To-do item: Copy every one of the following items word for word, keeping each line in its original order.

[Recorded data — start]

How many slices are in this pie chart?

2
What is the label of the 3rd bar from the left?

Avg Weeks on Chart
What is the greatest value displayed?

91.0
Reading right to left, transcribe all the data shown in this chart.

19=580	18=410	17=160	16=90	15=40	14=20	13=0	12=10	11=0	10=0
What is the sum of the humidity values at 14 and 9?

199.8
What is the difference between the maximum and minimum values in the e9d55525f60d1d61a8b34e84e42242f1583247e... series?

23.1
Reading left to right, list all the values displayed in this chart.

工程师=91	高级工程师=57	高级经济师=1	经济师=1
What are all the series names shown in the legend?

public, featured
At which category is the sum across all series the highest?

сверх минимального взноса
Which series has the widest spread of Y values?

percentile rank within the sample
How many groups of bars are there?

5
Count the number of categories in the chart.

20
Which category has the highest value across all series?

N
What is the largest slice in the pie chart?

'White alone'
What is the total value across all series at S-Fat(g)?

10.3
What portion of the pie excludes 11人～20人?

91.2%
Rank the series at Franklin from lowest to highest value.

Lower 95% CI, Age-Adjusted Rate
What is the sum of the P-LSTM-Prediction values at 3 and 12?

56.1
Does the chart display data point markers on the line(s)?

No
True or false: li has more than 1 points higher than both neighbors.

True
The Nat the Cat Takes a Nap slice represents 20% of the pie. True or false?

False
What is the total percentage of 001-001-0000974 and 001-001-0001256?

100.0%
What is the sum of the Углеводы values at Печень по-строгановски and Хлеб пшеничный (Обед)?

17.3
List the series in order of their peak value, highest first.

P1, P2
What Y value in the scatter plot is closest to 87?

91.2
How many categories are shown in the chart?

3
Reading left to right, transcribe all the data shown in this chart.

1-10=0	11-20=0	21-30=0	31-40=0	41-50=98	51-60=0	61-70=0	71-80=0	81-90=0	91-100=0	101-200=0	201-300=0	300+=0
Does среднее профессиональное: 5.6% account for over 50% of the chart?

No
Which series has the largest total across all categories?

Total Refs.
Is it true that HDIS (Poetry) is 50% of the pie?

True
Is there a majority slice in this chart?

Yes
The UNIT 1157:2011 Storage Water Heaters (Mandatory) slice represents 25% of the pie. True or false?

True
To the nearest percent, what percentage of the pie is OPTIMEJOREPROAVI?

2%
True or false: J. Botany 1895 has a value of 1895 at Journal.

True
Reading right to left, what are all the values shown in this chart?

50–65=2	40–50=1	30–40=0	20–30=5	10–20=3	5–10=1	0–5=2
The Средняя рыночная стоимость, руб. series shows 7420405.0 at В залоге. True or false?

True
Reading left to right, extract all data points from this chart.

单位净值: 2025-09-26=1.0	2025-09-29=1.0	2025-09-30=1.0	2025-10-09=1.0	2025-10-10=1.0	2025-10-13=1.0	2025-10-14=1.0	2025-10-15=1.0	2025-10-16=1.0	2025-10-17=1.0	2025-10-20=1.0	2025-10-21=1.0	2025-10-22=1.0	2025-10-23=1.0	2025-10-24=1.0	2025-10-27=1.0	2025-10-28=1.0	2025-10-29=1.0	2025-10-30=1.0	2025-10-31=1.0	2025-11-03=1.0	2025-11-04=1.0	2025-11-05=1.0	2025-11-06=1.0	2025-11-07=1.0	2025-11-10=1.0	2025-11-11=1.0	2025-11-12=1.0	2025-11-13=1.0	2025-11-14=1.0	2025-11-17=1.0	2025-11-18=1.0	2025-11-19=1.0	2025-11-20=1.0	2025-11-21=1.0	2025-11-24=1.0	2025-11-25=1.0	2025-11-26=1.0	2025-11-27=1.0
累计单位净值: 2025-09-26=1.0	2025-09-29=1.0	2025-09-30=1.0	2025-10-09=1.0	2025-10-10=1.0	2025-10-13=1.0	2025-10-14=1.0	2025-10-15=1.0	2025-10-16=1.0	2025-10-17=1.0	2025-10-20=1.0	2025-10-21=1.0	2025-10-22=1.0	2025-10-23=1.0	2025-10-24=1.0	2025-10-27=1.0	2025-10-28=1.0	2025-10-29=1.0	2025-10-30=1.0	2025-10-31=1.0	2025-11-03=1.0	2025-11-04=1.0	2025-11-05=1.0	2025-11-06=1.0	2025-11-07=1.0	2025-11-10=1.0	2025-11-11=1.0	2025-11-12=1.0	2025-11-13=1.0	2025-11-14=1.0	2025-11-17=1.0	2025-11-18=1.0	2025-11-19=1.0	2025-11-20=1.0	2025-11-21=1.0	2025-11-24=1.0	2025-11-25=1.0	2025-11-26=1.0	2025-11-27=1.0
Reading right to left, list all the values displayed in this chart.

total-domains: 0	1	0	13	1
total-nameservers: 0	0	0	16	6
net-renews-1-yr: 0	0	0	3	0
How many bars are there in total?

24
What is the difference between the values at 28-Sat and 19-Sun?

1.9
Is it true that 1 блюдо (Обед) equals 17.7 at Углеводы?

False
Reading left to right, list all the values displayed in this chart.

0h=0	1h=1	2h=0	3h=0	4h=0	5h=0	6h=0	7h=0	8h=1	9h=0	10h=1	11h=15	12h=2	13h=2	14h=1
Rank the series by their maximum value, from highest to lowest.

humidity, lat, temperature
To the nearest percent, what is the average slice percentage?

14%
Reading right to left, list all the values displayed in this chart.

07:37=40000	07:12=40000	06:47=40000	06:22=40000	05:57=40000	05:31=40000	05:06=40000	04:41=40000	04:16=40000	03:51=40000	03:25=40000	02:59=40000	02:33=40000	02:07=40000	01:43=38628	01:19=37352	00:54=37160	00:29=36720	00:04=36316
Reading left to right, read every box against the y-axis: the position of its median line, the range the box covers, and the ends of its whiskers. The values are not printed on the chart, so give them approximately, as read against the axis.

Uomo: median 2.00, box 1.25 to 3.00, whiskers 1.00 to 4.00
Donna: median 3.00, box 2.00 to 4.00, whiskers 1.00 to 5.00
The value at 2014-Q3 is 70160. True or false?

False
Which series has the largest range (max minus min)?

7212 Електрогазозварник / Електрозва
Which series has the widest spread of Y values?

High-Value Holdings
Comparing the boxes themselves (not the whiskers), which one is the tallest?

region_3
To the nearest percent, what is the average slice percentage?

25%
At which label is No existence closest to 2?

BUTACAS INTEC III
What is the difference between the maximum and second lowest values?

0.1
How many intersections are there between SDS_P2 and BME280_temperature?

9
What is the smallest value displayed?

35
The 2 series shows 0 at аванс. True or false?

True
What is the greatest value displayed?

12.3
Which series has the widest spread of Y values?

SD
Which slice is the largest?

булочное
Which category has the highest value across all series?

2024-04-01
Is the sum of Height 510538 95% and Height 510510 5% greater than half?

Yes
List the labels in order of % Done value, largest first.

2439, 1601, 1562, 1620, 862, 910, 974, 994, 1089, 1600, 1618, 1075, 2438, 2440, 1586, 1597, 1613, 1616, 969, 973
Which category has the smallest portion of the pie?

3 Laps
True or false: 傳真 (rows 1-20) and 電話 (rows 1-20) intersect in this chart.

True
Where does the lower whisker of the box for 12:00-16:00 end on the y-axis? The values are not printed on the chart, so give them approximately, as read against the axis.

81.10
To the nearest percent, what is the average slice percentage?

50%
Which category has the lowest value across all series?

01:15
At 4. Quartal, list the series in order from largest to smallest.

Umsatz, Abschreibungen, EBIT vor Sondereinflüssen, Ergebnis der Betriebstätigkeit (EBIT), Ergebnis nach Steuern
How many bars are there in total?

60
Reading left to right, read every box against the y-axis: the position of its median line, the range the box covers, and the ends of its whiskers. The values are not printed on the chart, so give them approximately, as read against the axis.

[Recorded data — finish]

Written response:
How many slices are in this pie chart?

2
What is the label of the 3rd bar from the left?

Avg Weeks on Chart
What is the greatest value displayed?

91.0
Reading right to left, transcribe all the data shown in this chart.

19=580	18=410	17=160	16=90	15=40	14=20	13=0	12=10	11=0	10=0
What is the sum of the humidity values at 14 and 9?

199.8
What is the difference between the maximum and minimum values in the e9d55525f60d1d61a8b34e84e42242f1583247e... series?

23.1
Reading left to right, list all the values displayed in this chart.

工程师=91	高级工程师=57	高级经济师=1	经济师=1
What are all the series names shown in the legend?

public, featured
At which category is the sum across all series the highest?

сверх минимального взноса
Which series has the widest spread of Y values?

percentile rank within the sample
How many groups of bars are there?

5
Count the number of categories in the chart.

20
Which category has the highest value across all series?

N
What is the largest slice in the pie chart?

'White alone'
What is the total value across all series at S-Fat(g)?

10.3
What portion of the pie excludes 11人～20人?

91.2%
Rank the series at Franklin from lowest to highest value.

Lower 95% CI, Age-Adjusted Rate
What is the sum of the P-LSTM-Prediction values at 3 and 12?

56.1
Does the chart display data point markers on the line(s)?

No
True or false: li has more than 1 points higher than both neighbors.

True
The Nat the Cat Takes a Nap slice represents 20% of the pie. True or false?

False
What is the total percentage of 001-001-0000974 and 001-001-0001256?

100.0%
What is the sum of the Углеводы values at Печень по-строгановски and Хлеб пшеничный (Обед)?

17.3
List the series in order of their peak value, highest first.

P1, P2
What Y value in the scatter plot is closest to 87?

91.2
How many categories are shown in the chart?

3
Reading left to right, transcribe all the data shown in this chart.

1-10=0	11-20=0	21-30=0	31-40=0	41-50=98	51-60=0	61-70=0	71-80=0	81-90=0	91-100=0	101-200=0	201-300=0	300+=0
Does среднее профессиональное: 5.6% account for over 50% of the chart?

No
Which series has the largest total across all categories?

Total Refs.
Is it true that HDIS (Poetry) is 50% of the pie?

True
Is there a majority slice in this chart?

Yes
The UNIT 1157:2011 Storage Water Heaters (Mandatory) slice represents 25% of the pie. True or false?

True
To the nearest percent, what percentage of the pie is OPTIMEJOREPROAVI?

2%
True or false: J. Botany 1895 has a value of 1895 at Journal.

True
Reading right to left, what are all the values shown in this chart?

50–65=2	40–50=1	30–40=0	20–30=5	10–20=3	5–10=1	0–5=2
The Средняя рыночная стоимость, руб. series shows 7420405.0 at В залоге. True or false?

True
Reading left to right, extract all data points from this chart.

单位净值: 2025-09-26=1.0	2025-09-29=1.0	2025-09-30=1.0	2025-10-09=1.0	2025-10-10=1.0	2025-10-13=1.0	2025-10-14=1.0	2025-10-15=1.0	2025-10-16=1.0	2025-10-17=1.0	2025-10-20=1.0	2025-10-21=1.0	2025-10-22=1.0	2025-10-23=1.0	2025-10-24=1.0	2025-10-27=1.0	2025-10-28=1.0	2025-10-29=1.0	2025-10-30=1.0	2025-10-31=1.0	2025-11-03=1.0	2025-11-04=1.0	2025-11-05=1.0	2025-11-06=1.0	2025-11-07=1.0	2025-11-10=1.0	2025-11-11=1.0	2025-11-12=1.0	2025-11-13=1.0	2025-11-14=1.0	2025-11-17=1.0	2025-11-18=1.0	2025-11-19=1.0	2025-11-20=1.0	2025-11-21=1.0	2025-11-24=1.0	2025-11-25=1.0	2025-11-26=1.0	2025-11-27=1.0
累计单位净值: 2025-09-26=1.0	2025-09-29=1.0	2025-09-30=1.0	2025-10-09=1.0	2025-10-10=1.0	2025-10-13=1.0	2025-10-14=1.0	2025-10-15=1.0	2025-10-16=1.0	2025-10-17=1.0	2025-10-20=1.0	2025-10-21=1.0	2025-10-22=1.0	2025-10-23=1.0	2025-10-24=1.0	2025-10-27=1.0	2025-10-28=1.0	2025-10-29=1.0	2025-10-30=1.0	2025-10-31=1.0	2025-11-03=1.0	2025-11-04=1.0	2025-11-05=1.0	2025-11-06=1.0	2025-11-07=1.0	2025-11-10=1.0	2025-11-11=1.0	2025-11-12=1.0	2025-11-13=1.0	2025-11-14=1.0	2025-11-17=1.0	2025-11-18=1.0	2025-11-19=1.0	2025-11-20=1.0	2025-11-21=1.0	2025-11-24=1.0	2025-11-25=1.0	2025-11-26=1.0	2025-11-27=1.0
Reading right to left, list all the values displayed in this chart.

total-domains: 0	1	0	13	1
total-nameservers: 0	0	0	16	6
net-renews-1-yr: 0	0	0	3	0
How many bars are there in total?

24
What is the difference between the values at 28-Sat and 19-Sun?

1.9
Is it true that 1 блюдо (Обед) equals 17.7 at Углеводы?

False
Reading left to right, list all the values displayed in this chart.

0h=0	1h=1	2h=0	3h=0	4h=0	5h=0	6h=0	7h=0	8h=1	9h=0	10h=1	11h=15	12h=2	13h=2	14h=1
Rank the series by their maximum value, from highest to lowest.

humidity, lat, temperature
To the nearest percent, what is the average slice percentage?

14%
Reading right to left, list all the values displayed in this chart.

07:37=40000	07:12=40000	06:47=40000	06:22=40000	05:57=40000	05:31=40000	05:06=40000	04:41=40000	04:16=40000	03:51=40000	03:25=40000	02:59=40000	02:33=40000	02:07=40000	01:43=38628	01:19=37352	00:54=37160	00:29=36720	00:04=36316
Reading left to right, read every box against the y-axis: the position of its median line, the range the box covers, and the ends of its whiskers. The values are not printed on the chart, so give them approximately, as read against the axis.

Uomo: median 2.00, box 1.25 to 3.00, whiskers 1.00 to 4.00
Donna: median 3.00, box 2.00 to 4.00, whiskers 1.00 to 5.00
The value at 2014-Q3 is 70160. True or false?

False
Which series has the largest range (max minus min)?

7212 Електрогазозварник / Електрозва
Which series has the widest spread of Y values?

High-Value Holdings
Comparing the boxes themselves (not the whiskers), which one is the tallest?

region_3
To the nearest percent, what is the average slice percentage?

25%
At which label is No existence closest to 2?

BUTACAS INTEC III
What is the difference between the maximum and second lowest values?

0.1
How many intersections are there between SDS_P2 and BME280_temperature?

9
What is the smallest value displayed?

35
The 2 series shows 0 at аванс. True or false?

True
What is the greatest value displayed?

12.3
Which series has the widest spread of Y values?

SD
Which slice is the largest?

булочное
Which category has the highest value across all series?

2024-04-01
Is the sum of Height 510538 95% and Height 510510 5% greater than half?

Yes
List the labels in order of % Done value, largest first.

2439, 1601, 1562, 1620, 862, 910, 974, 994, 1089, 1600, 1618, 1075, 2438, 2440, 1586, 1597, 1613, 1616, 969, 973
Which category has the smallest portion of the pie?

3 Laps
True or false: 傳真 (rows 1-20) and 電話 (rows 1-20) intersect in this chart.

True
Where does the lower whisker of the box for 12:00-16:00 end on the y-axis? The values are not printed on the chart, so give them approximately, as read against the axis.

81.10
To the nearest percent, what is the average slice percentage?

50%
Which category has the lowest value across all series?

01:15
At 4. Quartal, list the series in order from largest to smallest.

Umsatz, Abschreibungen, EBIT vor Sondereinflüssen, Ergebnis der Betriebstätigkeit (EBIT), Ergebnis nach Steuern
How many bars are there in total?

60
Reading left to right, read every box against the y-axis: the position of its median line, the range the box covers, and the ends of its whiskers. The values are not printed on the chart, so give them approximately, as read against the axis.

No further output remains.